Aristotle described wit as "well-bred insolence." This is just one of many snippets of philosophy that adorn bathroom walls at the University of King's College.

King's graffiti is often reflective of the classical nature of the university - much is in Latin.

The bathrooms in the Arts and Administration building at King's are old. They don't date to the founding of Canada's oldest chartered university in 1789, but they do invoke memories of porcelains past. Yellow paint, faded mirrors and a perhaps less-than-enticing odour define the space. But those things aren't reflective of the school itself.

King's style graffiti

"Graffiti is writing where it isn't supposed to be or isn't wanted," writes Paul A. Erickson in his book Graffiti Halifax Style. Erickson notes graffiti appearing in bathrooms is dubbed "private graffiti," as opposed to "public graffiti" that tend to appear in visible public areas, where the artist is trying to show off.

As bathrooms are both rooms and spaces it's no wonder they turn into a forum for discussion. "Here, we value and nourish ideas," notes the King's website. "Discussions flow effortlessly, creatively and unexpectedly and connections are made in all rooms, corridors and spaces on campus."

Erickson also notes that bathroom writings are often crude. King's graffiti is not immune but, at King's, it's more about wit. Or, at least, the crudeness is written in Latin. A stall wall is adorned with the phrase "cacata carta" - which translates as "letters defecated on," or "worthless writings" - and other passages written in precise calligraphy.

There are also non-crude passages written in Latin in the basement men's bathroom. In one case a Latin passage is corrected by someone else, errors are circled with arrows suggesting the original passage was written by a first-year student, the corrections are corrected and the dialogue goes on.

The president and vice-chancellor of King's, William Barker, has mixed views on the graffiti. He says the English professor in him likes the subversiveness of bathroom graffiti, depending on the motivation. If the motivation is violence or bigotry or wanton destruction, then he has little sympathy.

The financial cost

Barker recognizes that graffiti costs the school money to clean up. "In terms of finances it's bad ... but there are always going to be those spontaneous outbursts," he says.

Graffiti will be painted over or cleaned at some point, most likely during holiday periods. Exactly what covering up the graffiti costs King's isn't known. Bursar Gerry Smith isn't certain of the cost. "It's not a number I've ever seen," he said.

Cleanup costs are rolled into the general and facilities maintenance budget, which is consistently the third-highest expense for King's, according to budget documents. More than $1.5 million has been spent on maintenance each year since 2006.

Scrawling graffiti violates the university's code of conduct, which states that, "No student or employee shall deface the property of the University of King's College."

Perhaps as a musing on the mixed reviews graffiti receives, a student wrote a quote from Stoic philosopher and freed slave, Epictetus: "What upsets people is not things themselves but their judgments about the things."

## Problem requirements
Repeat word for word the stretch of the King's College graffiti article from "There are also" through "has little sympathy.".

## Data section

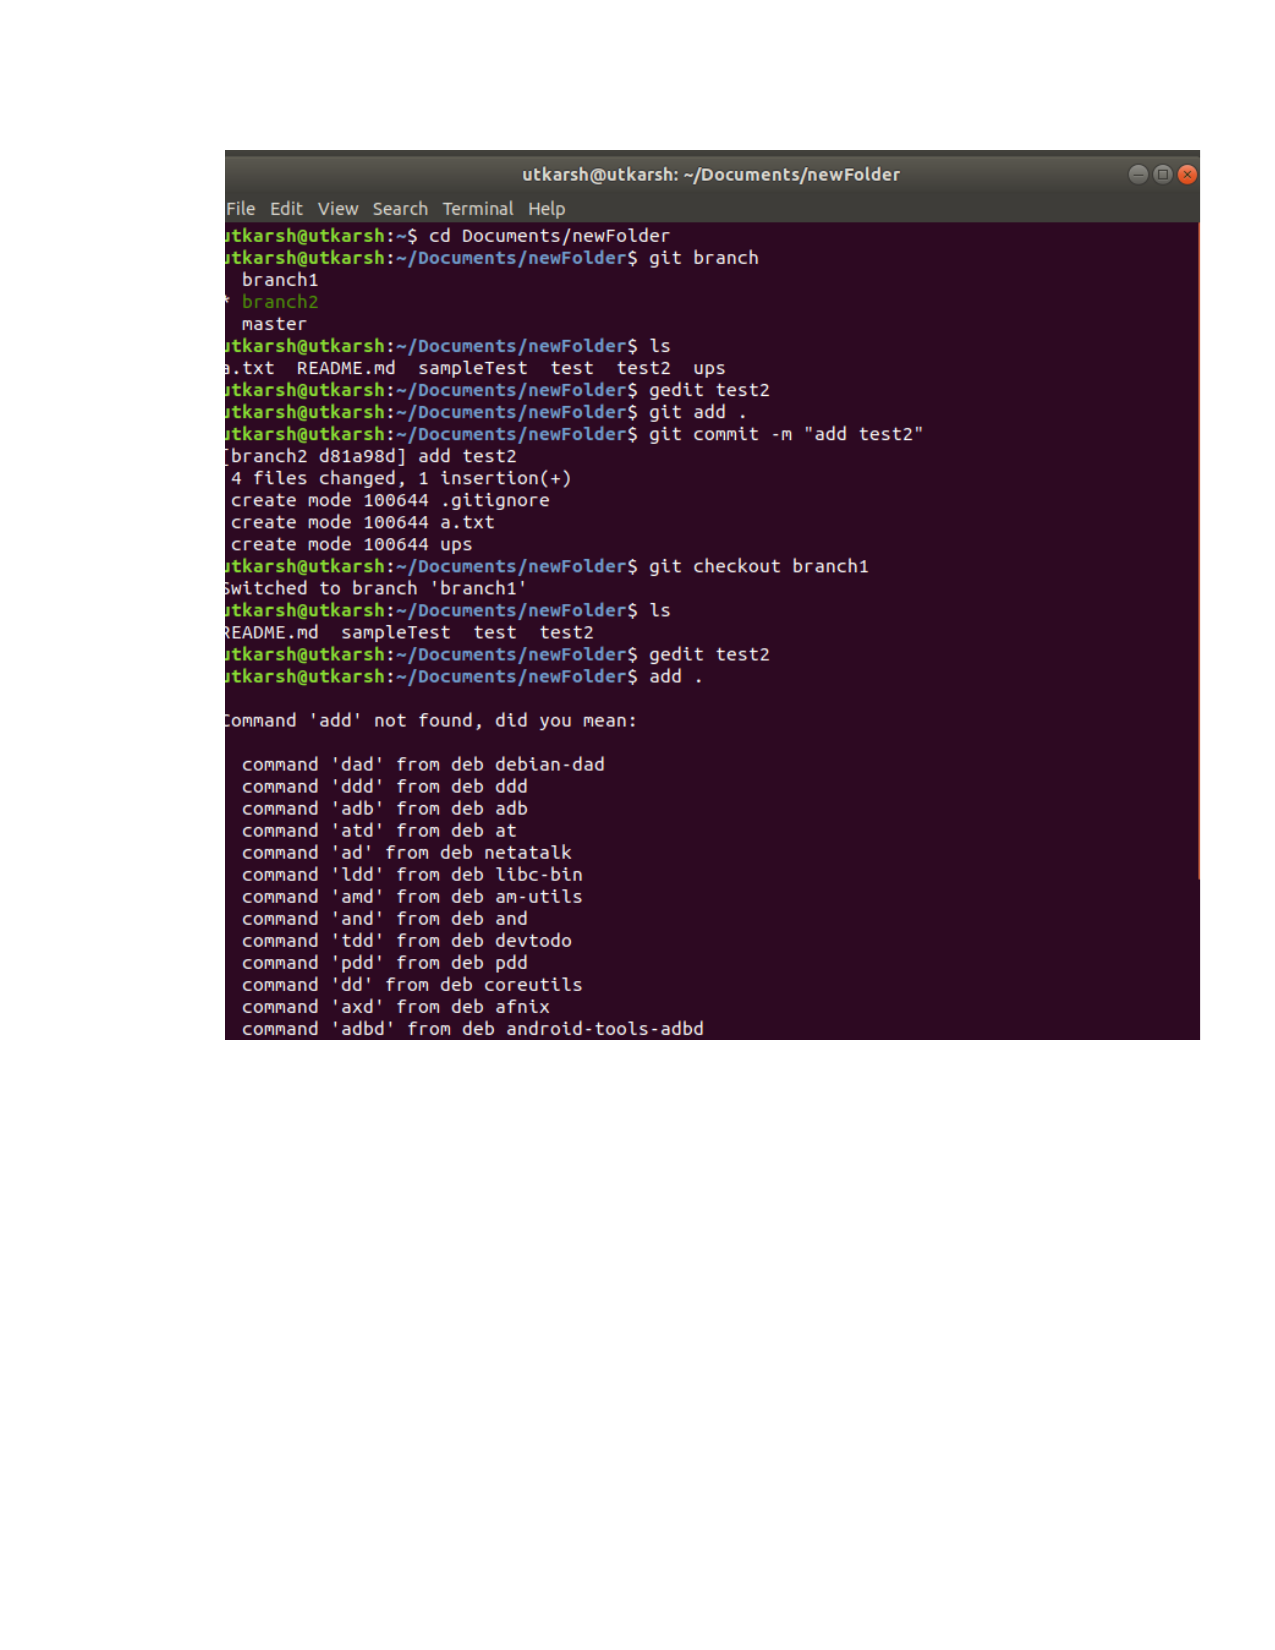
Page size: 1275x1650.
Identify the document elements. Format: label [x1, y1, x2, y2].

picture [225, 150, 1200, 1040]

## The output
There are also non-crude passages written in Latin in the basement men's bathroom. In one case a Latin passage is corrected by someone else, errors are circled with arrows suggesting the original passage was written by a first-year student, the corrections are corrected and the dialogue goes on.

The president and vice-chancellor of King's, William Barker, has mixed views on the graffiti. He says the English professor in him likes the subversiveness of bathroom graffiti, depending on the motivation. If the motivation is violence or bigotry or wanton destruction, then he has little sympathy.